Nocturia is extremely common in patients with autonomic failure and occurs as a result of loss of circadian blood pressure rhythm. Instead of the normal night-time 'dipping', blood pressure throughout the night while lying flat in bed is elevated in patients with autonomic failure. As a result, there is an increase in fluid and sodium loss overnight, causing nocturia. Excessive fluid loss overnight results in worsening of symptoms of orthostatic hypotension in the morning.

Risk factors

strong

older adult age

Ageing is associated with an increase in resting sympathetic tone, a decrease in parasympathetic tone, and impairment of baroreflex sensitivity (i.e., the compensatory increase in heart rate as blood pressure falls).[7]

These physiological changes predispose to orthostatic hypotension (OH), although overall, clinically significant symptomatic OH is relatively uncommon in healthy elderly people.[23]

frailty and physical deconditioning

Prolonged bed rest and general frailty can make normal age-related reduction in baroreflex buffering clinically significant, leading to symptomatic OH. It can also cause skeletal and cardiac muscle atrophy, leading to reduced cardiac output.[23]

use of drugs that impair sympathetic tone

Medications such as alpha-blockers (including tamsulosin, used for treating conditions such as benign prostatic hypertrophy), central sympatholytics (including tizanidine, used as a muscle relaxant, and methyldopa), tricyclic antidepressants, phosphodiesterase-5 inhibitors (used to treat erectile dysfunction), and some antihypertensive agents (including beta-blockers), increase the likelihood of OH.[15][18]​​​

volume depletion/anaemia

A major risk factor for orthostatic hypotension (OH), especially in older patients taking diuretics. Because blood pressure is dependent on intravascular volume, anaemia may exacerbate OH by reducing red blood cell mass and blood viscosity.

autonomic neuropathy (e.g., diabetes mellitus)

Any disease causing peripheral neuropathy can affect autonomic nerves. Many patients with diabetes have detectable autonomic abnormalities, but clinically significant orthostatic hypotension (OH) is more common in long-standing diabetes.[19][20]

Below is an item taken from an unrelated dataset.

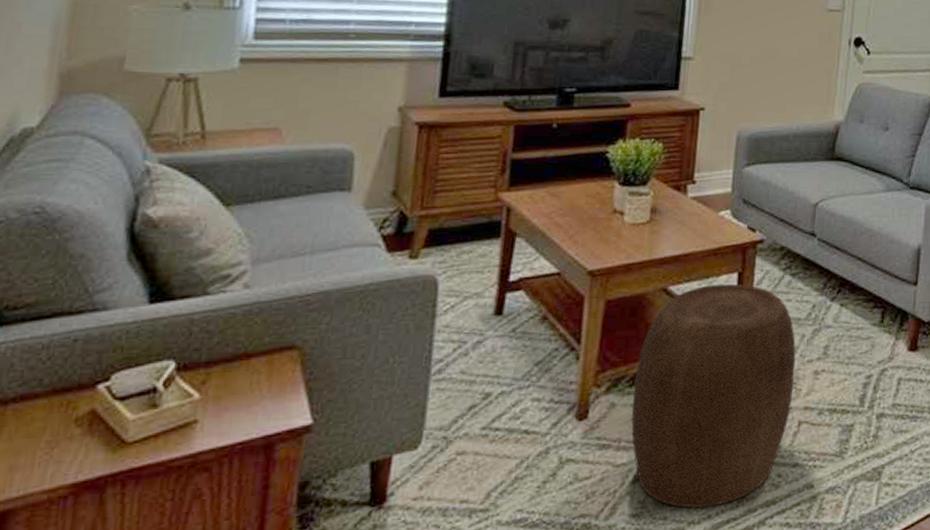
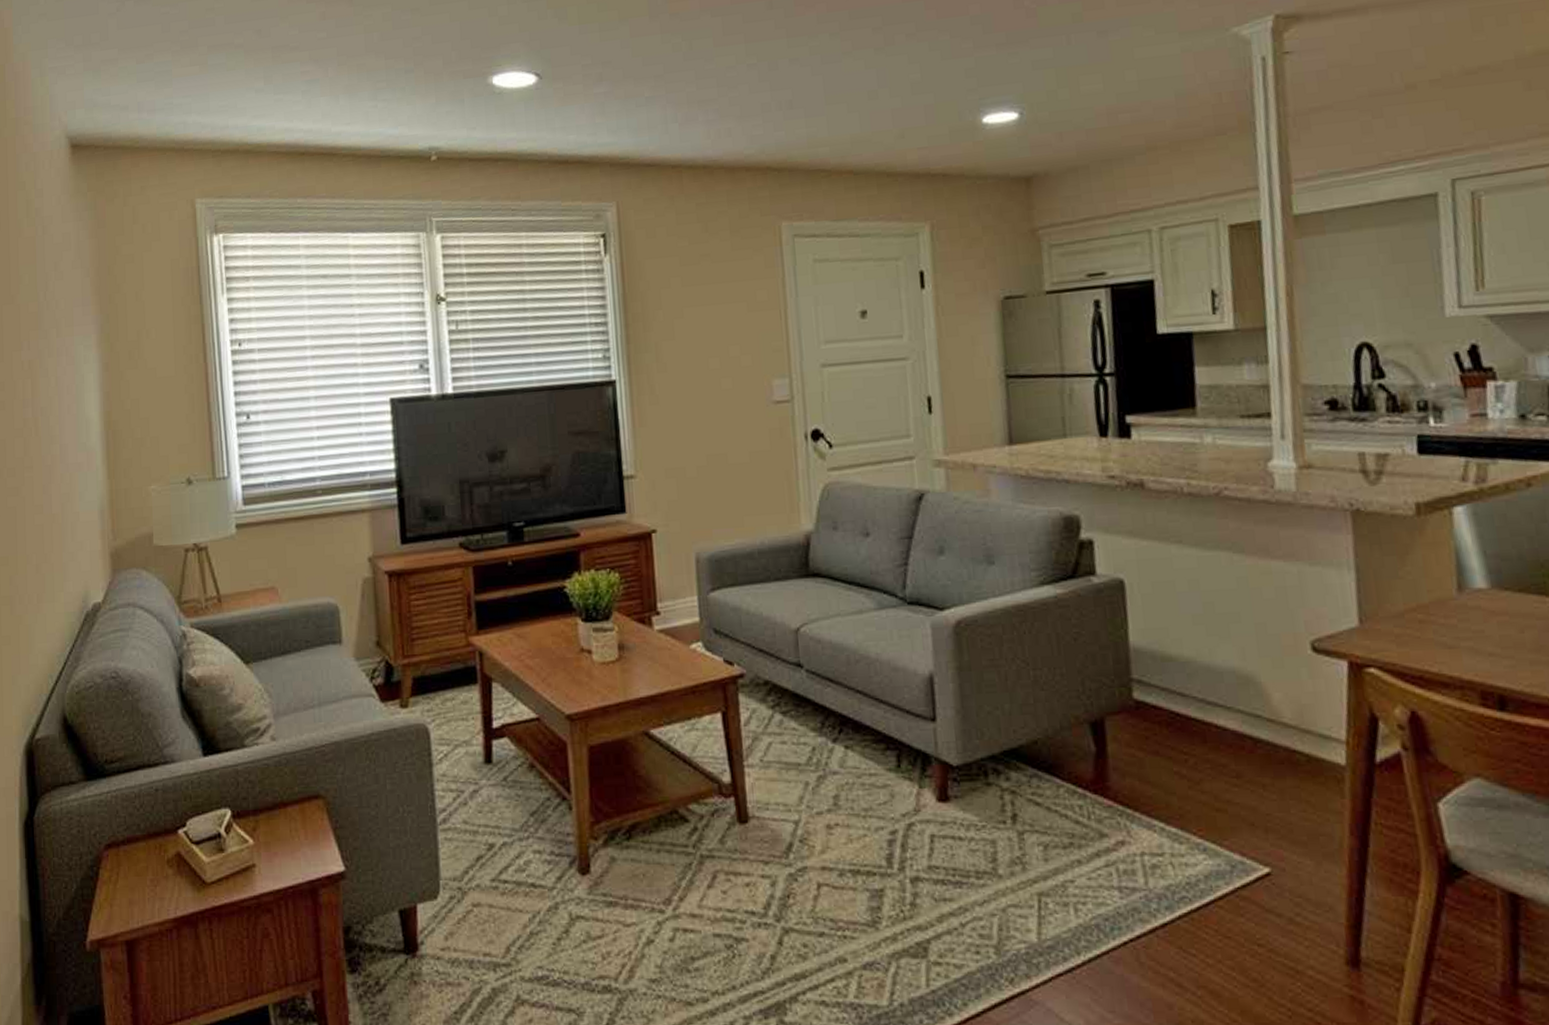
stool: present [631,283,796,508] -> none [631,725,806,977]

Toxins and antineoplastic agents can also produce autonomic neuropathy and therefore OH.

Parkinson's disease

Protein (alpha-synuclein) deposits can occur in peripheral autonomic nerves and autonomic ganglia, which can produce autonomic abnormalities, including clinically significant OH.[21]

dementia with Lewy bodies

Protein (alpha-synuclein) deposits can occur in peripheral autonomic nerves and autonomic ganglia, which can produce autonomic abnormalities, including clinically significant OH.[21]

multiple system atrophy

Protein (alpha-synuclein) deposits can occur in central autonomic pathways, which can produce autonomic abnormalities, including clinically significant OH.[21]

hypertension

Strongly correlated with orthostatic hypotension for complex reasons, principally because of the reduced diastolic filling and arterial stiffness that is prevalent among hypertensive patients, as well as the exaggerated threshold effect for patients with high supine or seated baseline blood pressure.[15]